*What you should do*
Output, word for word, each line from the one with "SNS投稿に関するガイドライン" through the end of the listing below, excluding every picture.
== Segment start ==
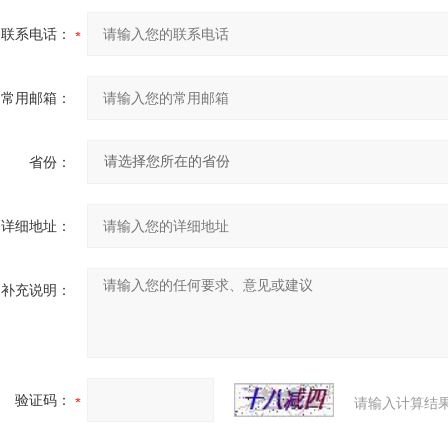
联系电话：
常用邮箱：
省份：
详细地址：
补充说明：
验证码：
请输入计算结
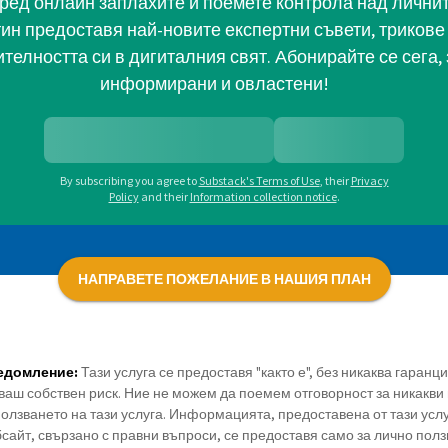
ред онлайн заплахите и поемете контрола над личните
тин предоставя най-новите експертни съвети, трикове 
телността си в дигиталния свят. Абонирайте се сега, 
информирани и овластени!
By subscribing you agree to
Substack's Terms of Use
,
their
Privacy
Policy
and their
Information collection notice
.
НАПРАВЕТЕ ПОЖЕЛАНИЕ В НАШИЯ ПЛАН
едомление:
Тази услуга се предоставя "както е", без никаква гаранц
ваш собствен риск. Ние не можем да поемем отговорност за никакви 
олзването на тази услуга. Информацията, предоставена от тази усл
сайт, свързано с правни въпроси, се предоставя само за лично полз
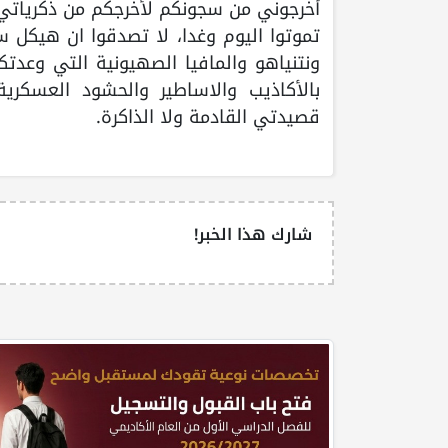
أخرجوني من سجونكم لأخرجكم من ذكرياتي 
تموتوا اليوم وغدا، لا تصدقوا ان هيكل س
ونتنياهو والمافيا الصهيونية التي وعدتك
بالأكاذيب والاساطير والحشود العسكرية
قصيدتي القادمة ولا الذاكرة.
شارك هذا الخبر!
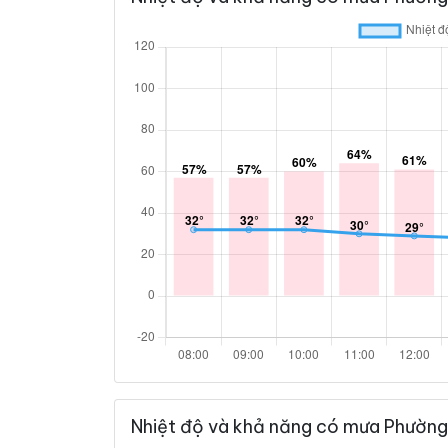
Nhiệt độ và khả năng có mưa Phường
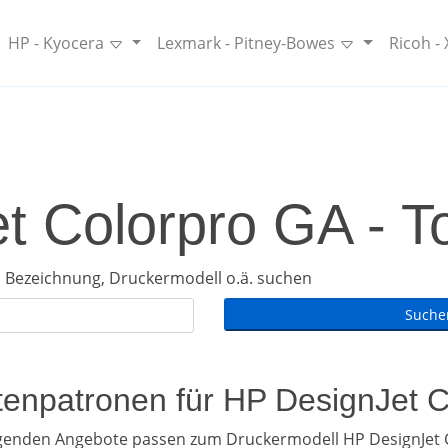
HP - Kyocera
Lexmark - Pitney-Bowes
Ricoh -
t Colorpro GA - To
 Bezeichnung, Druckermodell o.ä. suchen
ntenpatronen für HP DesignJet 
lgenden Angebote passen zum Druckermodell HP DesignJet 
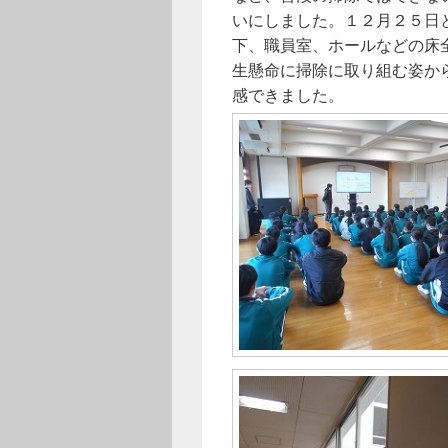
いにしました。１２月２５日
下、職員室、ホールなどの床
生懸命に掃除に取り組む姿か
感できました。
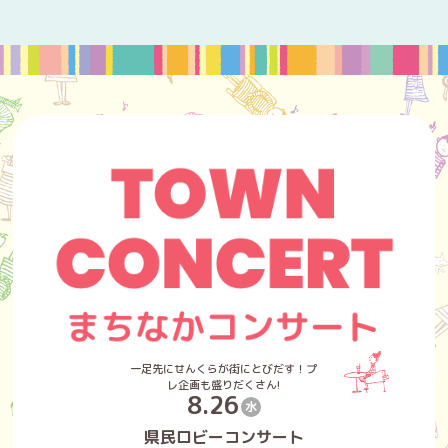
一足先にせんくらが街にとびだす！プ
レ企画も盛りだくさん!
8.26
水
県民ロビーコンサート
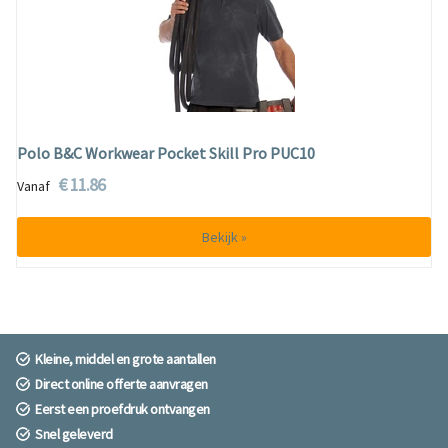
Polo B&C Workwear Pocket Skill Pro PUC10
€ 11.86
Vanaf
Bekijk »
Kleine, middel en grote aantallen
Direct online offerte aanvragen
Eerst een proefdruk ontvangen
Snel geleverd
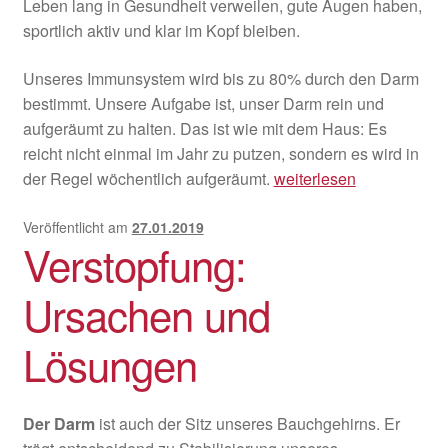
Leben lang in Gesundheit verweilen, gute Augen haben,
sportlich aktiv und klar im Kopf bleiben.
Unseres Immunsystem wird bis zu 80% durch den Darm
bestimmt. Unsere Aufgabe ist, unser Darm rein und
aufgeräumt zu halten. Das ist wie mit dem Haus: Es
reicht nicht einmal im Jahr zu putzen, sondern es wird in
Warum
der Regel wöchentlich aufgeräumt.
weiterlesen
werden
wir
Veröffentlicht am
27.01.2019
Verstopfung:
krank?
Ursachen und
Lösungen
Der Darm
ist auch der Sitz unseres Bauchgehirns. Er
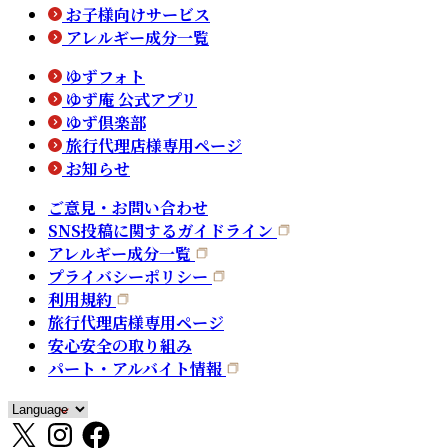
お子様向けサービス
アレルギー成分一覧
ゆずフォト
ゆず庵 公式アプリ
ゆず倶楽部
旅行代理店様専用ページ
お知らせ
ご意見・お問い合わせ
SNS投稿に関するガイドライン
アレルギー成分一覧
プライバシーポリシー
利用規約
旅行代理店様専用ページ
安心安全の取り組み
パート・アルバイト情報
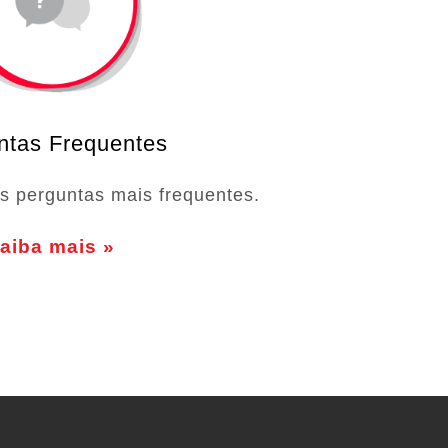
ntas Frequentes
s perguntas mais frequentes.
aiba mais »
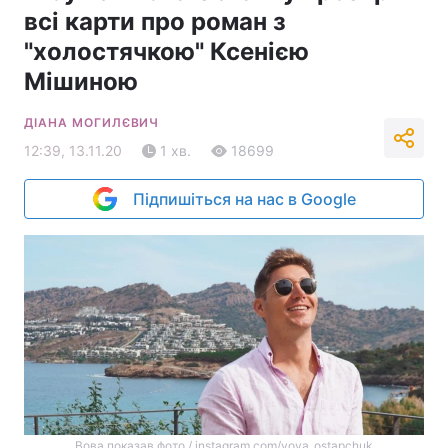
всі карти про роман з
"холостячкою" Ксенією
Мішиною
ДІАНА МОГИЛЄВИЧ
12:39, 13.11.20
1 хв.
18699
Підпишіться на нас в Google
Вова показав фото / instagram.com/vova_ostapchuk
== Segment end ==
*Reply to the exercise*
SNS投稿に関するガイドライン
アレルギー成分一覧
プライバシーポリシー
利用規約
旅行代理店様専用ページ
安心安全の取り組み
パート・アルバイト情報
ntas Frequentes
s perguntas mais frequentes.
aiba mais »
всі карти про роман з
"холостячкою" Ксенією
Мішиною
ДІАНА МОГИЛЄВИЧ
12:39, 13.11.20
1 хв.
18699
Підпишіться на нас в Google
Вова показав фото / instagram.com/vova_ostapchuk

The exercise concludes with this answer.